_Task goal_. Transcribe the following entries letter for letter, without the pictures.

━━ Material provided ━━

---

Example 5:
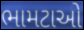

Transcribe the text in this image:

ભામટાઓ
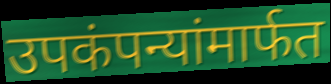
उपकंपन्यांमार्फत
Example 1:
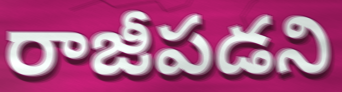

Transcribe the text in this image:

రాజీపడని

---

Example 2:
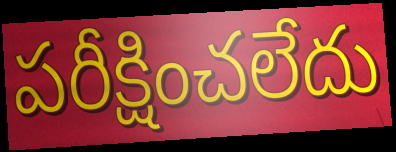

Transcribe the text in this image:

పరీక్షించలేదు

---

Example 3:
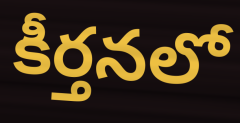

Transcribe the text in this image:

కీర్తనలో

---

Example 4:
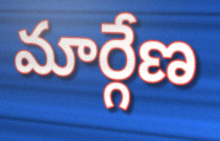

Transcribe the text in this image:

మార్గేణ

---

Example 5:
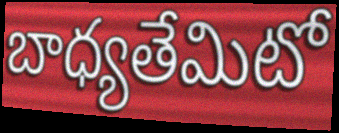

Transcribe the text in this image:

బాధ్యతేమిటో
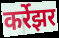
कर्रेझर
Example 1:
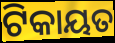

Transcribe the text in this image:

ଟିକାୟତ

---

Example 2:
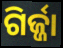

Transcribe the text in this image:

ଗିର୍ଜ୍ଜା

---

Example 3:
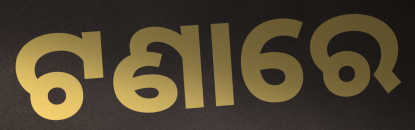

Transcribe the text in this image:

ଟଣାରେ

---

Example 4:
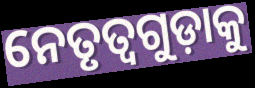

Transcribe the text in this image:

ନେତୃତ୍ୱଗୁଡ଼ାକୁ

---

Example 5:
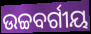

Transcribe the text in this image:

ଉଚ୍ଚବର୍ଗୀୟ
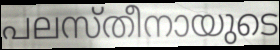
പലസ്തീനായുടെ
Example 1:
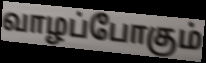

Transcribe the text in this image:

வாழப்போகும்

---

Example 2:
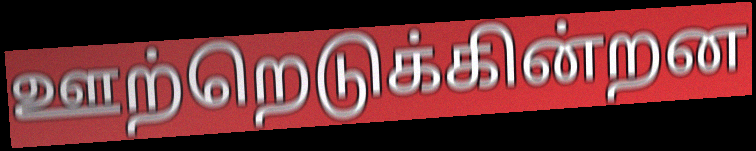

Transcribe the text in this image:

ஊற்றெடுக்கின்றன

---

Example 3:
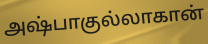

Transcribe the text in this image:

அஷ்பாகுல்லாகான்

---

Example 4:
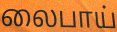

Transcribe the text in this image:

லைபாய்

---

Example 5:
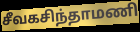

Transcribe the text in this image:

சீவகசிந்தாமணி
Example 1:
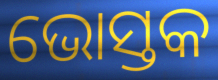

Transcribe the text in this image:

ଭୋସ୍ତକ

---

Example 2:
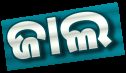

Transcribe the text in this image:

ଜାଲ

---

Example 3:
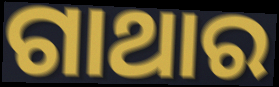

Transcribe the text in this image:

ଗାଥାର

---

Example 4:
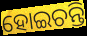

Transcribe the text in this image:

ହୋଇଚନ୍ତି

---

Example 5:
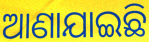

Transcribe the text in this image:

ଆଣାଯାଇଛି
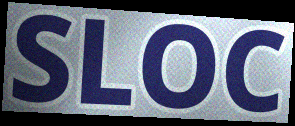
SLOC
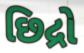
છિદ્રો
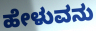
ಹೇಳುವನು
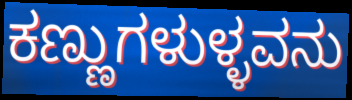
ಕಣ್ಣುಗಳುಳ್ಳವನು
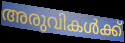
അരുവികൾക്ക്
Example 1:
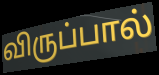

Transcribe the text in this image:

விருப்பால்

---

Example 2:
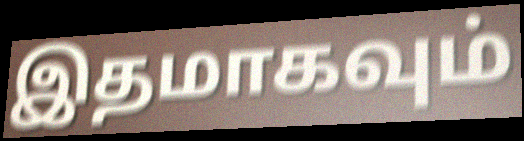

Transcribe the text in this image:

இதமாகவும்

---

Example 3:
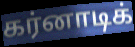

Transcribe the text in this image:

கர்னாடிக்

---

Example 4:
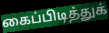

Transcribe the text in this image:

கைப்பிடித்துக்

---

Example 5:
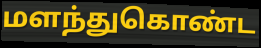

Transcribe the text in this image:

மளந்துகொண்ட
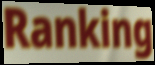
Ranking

━━━

_Output for this task_.
---

Example 5:

Transcribe the text in this image:

ભામટાઓ
उपकंपन्यांमार्फत
Example 1:

Transcribe the text in this image:

రాజీపడని

---

Example 2:

Transcribe the text in this image:

పరీక్షించలేదు

---

Example 3:

Transcribe the text in this image:

కీర్తనలో

---

Example 4:

Transcribe the text in this image:

మార్గేణ

---

Example 5:

Transcribe the text in this image:

బాధ్యతేమిటో
कर्रेझर
Example 1:

Transcribe the text in this image:

ଟିକାୟତ

---

Example 2:

Transcribe the text in this image:

ଗିର୍ଜ୍ଜା

---

Example 3:

Transcribe the text in this image:

ଟଣାରେ

---

Example 4:

Transcribe the text in this image:

ନେତୃତ୍ୱଗୁଡ଼ାକୁ

---

Example 5:

Transcribe the text in this image:

ଉଚ୍ଚବର୍ଗୀୟ
പലസ്തീനായുടെ
Example 1:

Transcribe the text in this image:

வாழப்போகும்

---

Example 2:

Transcribe the text in this image:

ஊற்றெடுக்கின்றன

---

Example 3:

Transcribe the text in this image:

அஷ்பாகுல்லாகான்

---

Example 4:

Transcribe the text in this image:

லைபாய்

---

Example 5:

Transcribe the text in this image:

சீவகசிந்தாமணி
Example 1:

Transcribe the text in this image:

ଭୋସ୍ତକ

---

Example 2:

Transcribe the text in this image:

ଜାଲ

---

Example 3:

Transcribe the text in this image:

ଗାଥାର

---

Example 4:

Transcribe the text in this image:

ହୋଇଚନ୍ତି

---

Example 5:

Transcribe the text in this image:

ଆଣାଯାଇଛି
SLOC
છિદ્રો
ಹೇಳುವನು
ಕಣ್ಣುಗಳುಳ್ಳವನು
അരുവികൾക്ക്
Example 1:

Transcribe the text in this image:

விருப்பால்

---

Example 2:

Transcribe the text in this image:

இதமாகவும்

---

Example 3:

Transcribe the text in this image:

கர்னாடிக்

---

Example 4:

Transcribe the text in this image:

கைப்பிடித்துக்

---

Example 5:

Transcribe the text in this image:

மளந்துகொண்ட
Ranking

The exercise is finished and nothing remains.